◆ Try it
Find every line below with the string "down" and pick it out.

◆ Dataset records
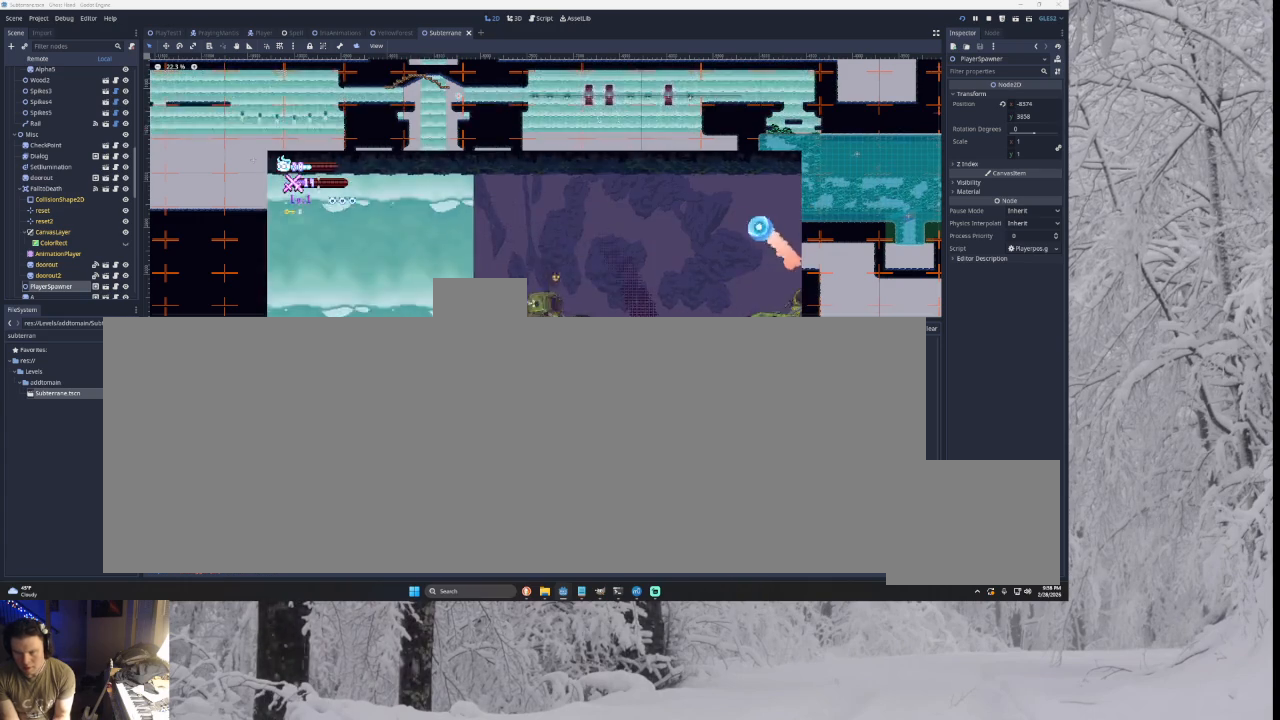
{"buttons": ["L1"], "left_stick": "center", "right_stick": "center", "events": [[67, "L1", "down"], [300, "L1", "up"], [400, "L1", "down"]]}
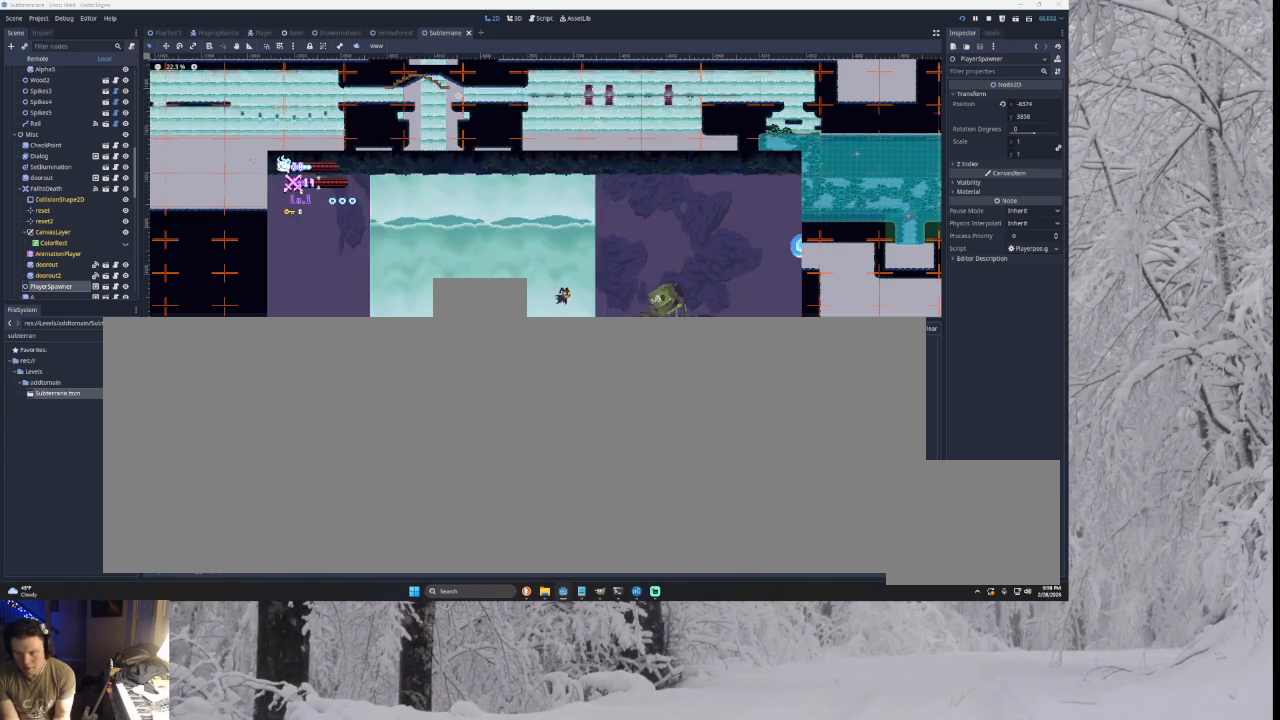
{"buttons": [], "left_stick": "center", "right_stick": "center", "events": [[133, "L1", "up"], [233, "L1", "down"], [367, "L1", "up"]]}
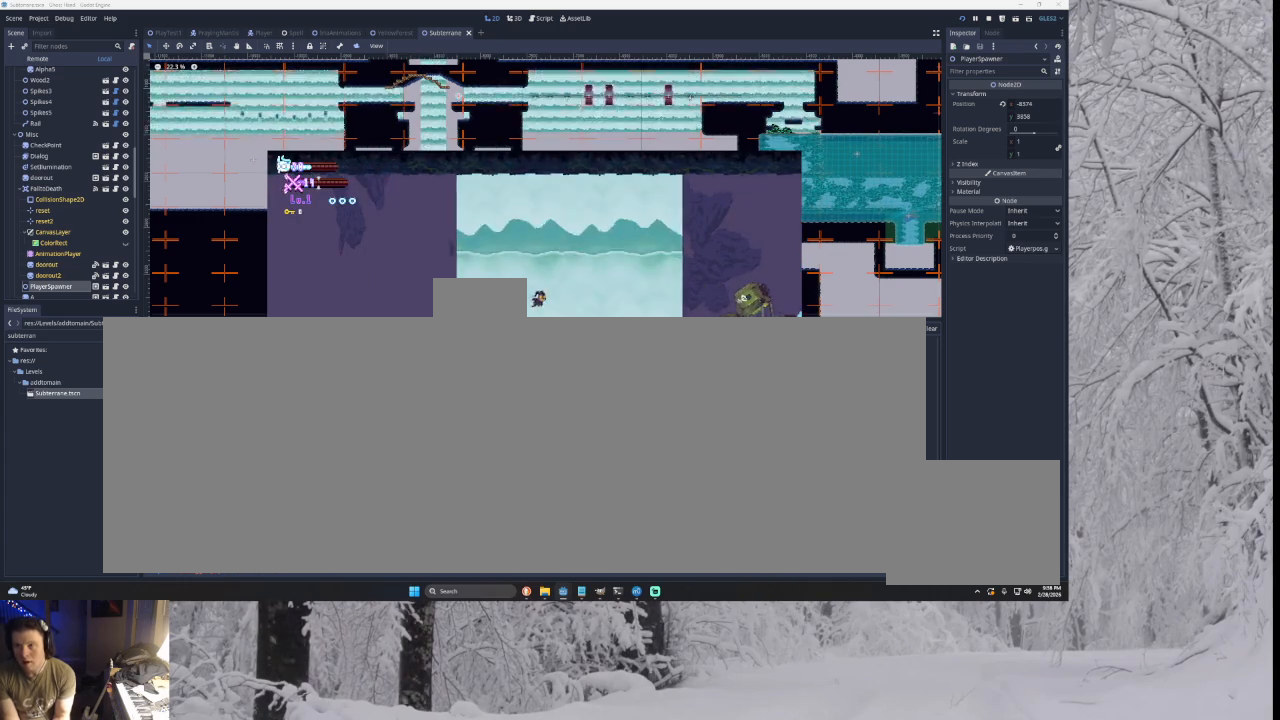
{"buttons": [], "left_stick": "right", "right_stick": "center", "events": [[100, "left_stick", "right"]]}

* * *

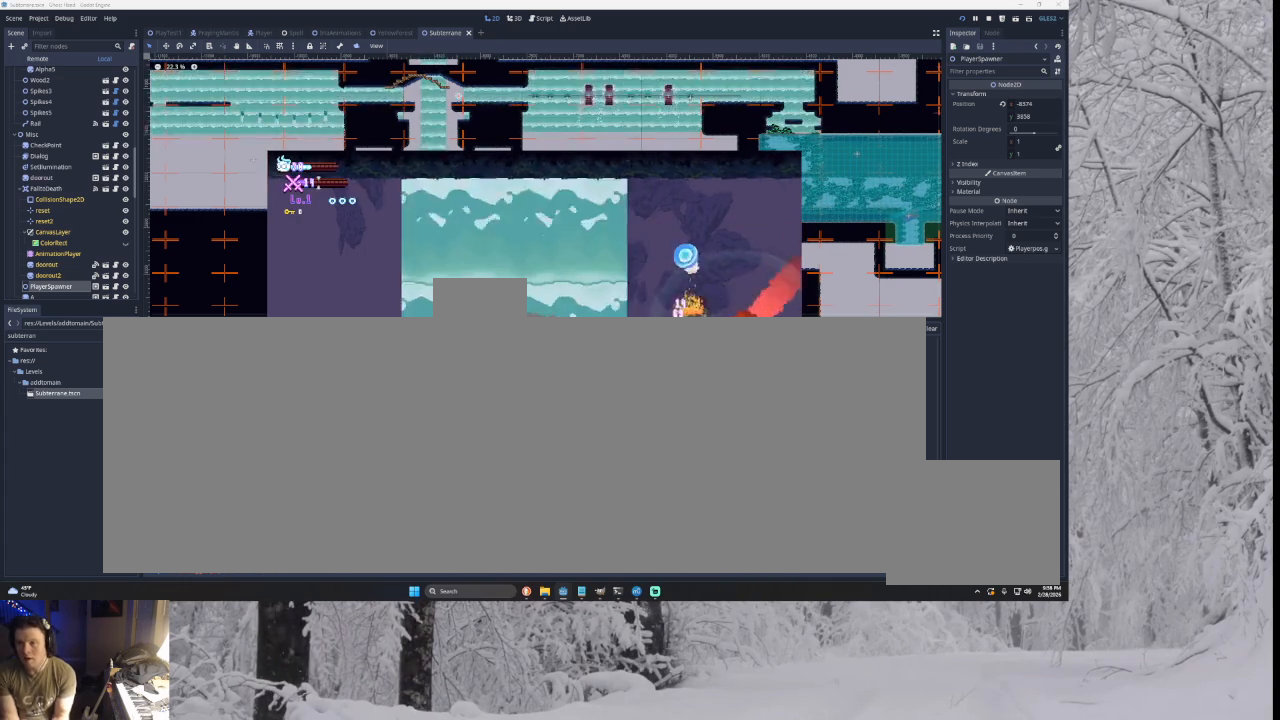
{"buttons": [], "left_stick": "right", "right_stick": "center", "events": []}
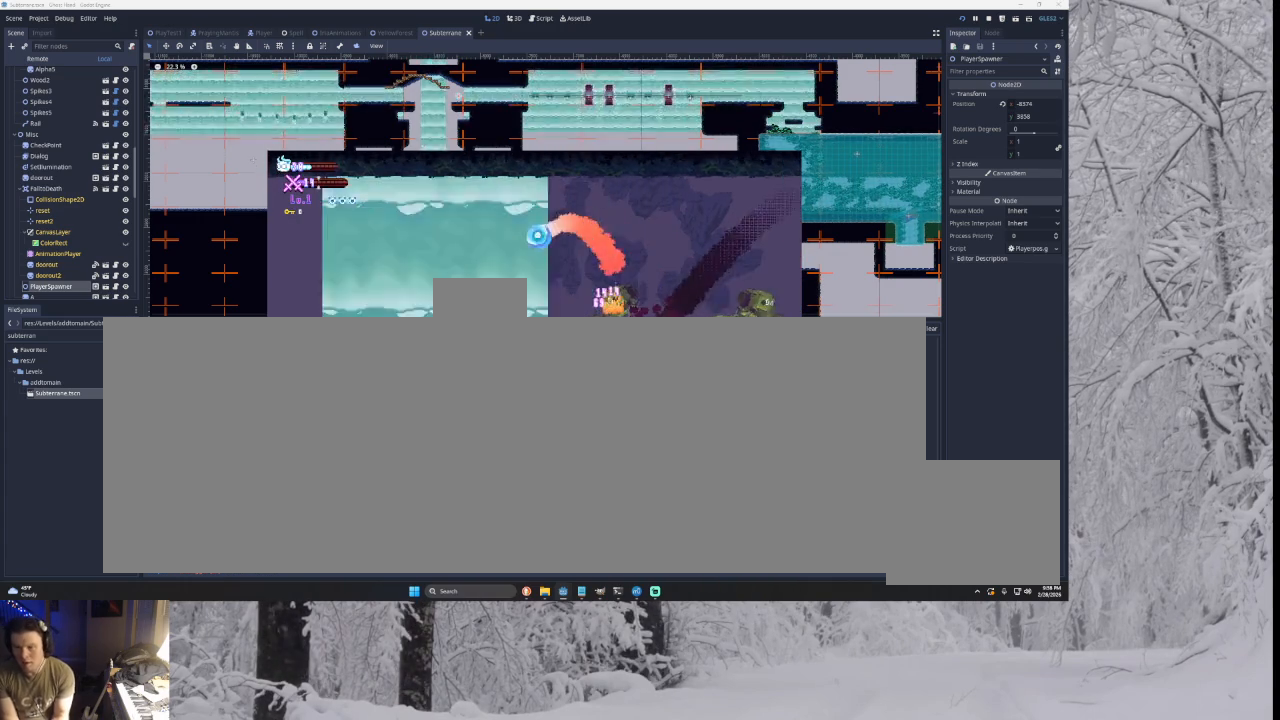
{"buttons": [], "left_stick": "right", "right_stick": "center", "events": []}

◆ Expected answer
{"buttons": ["L1"], "left_stick": "center", "right_stick": "center", "events": [[67, "L1", "down"], [300, "L1", "up"], [400, "L1", "down"]]}
{"buttons": [], "left_stick": "center", "right_stick": "center", "events": [[133, "L1", "up"], [233, "L1", "down"], [367, "L1", "up"]]}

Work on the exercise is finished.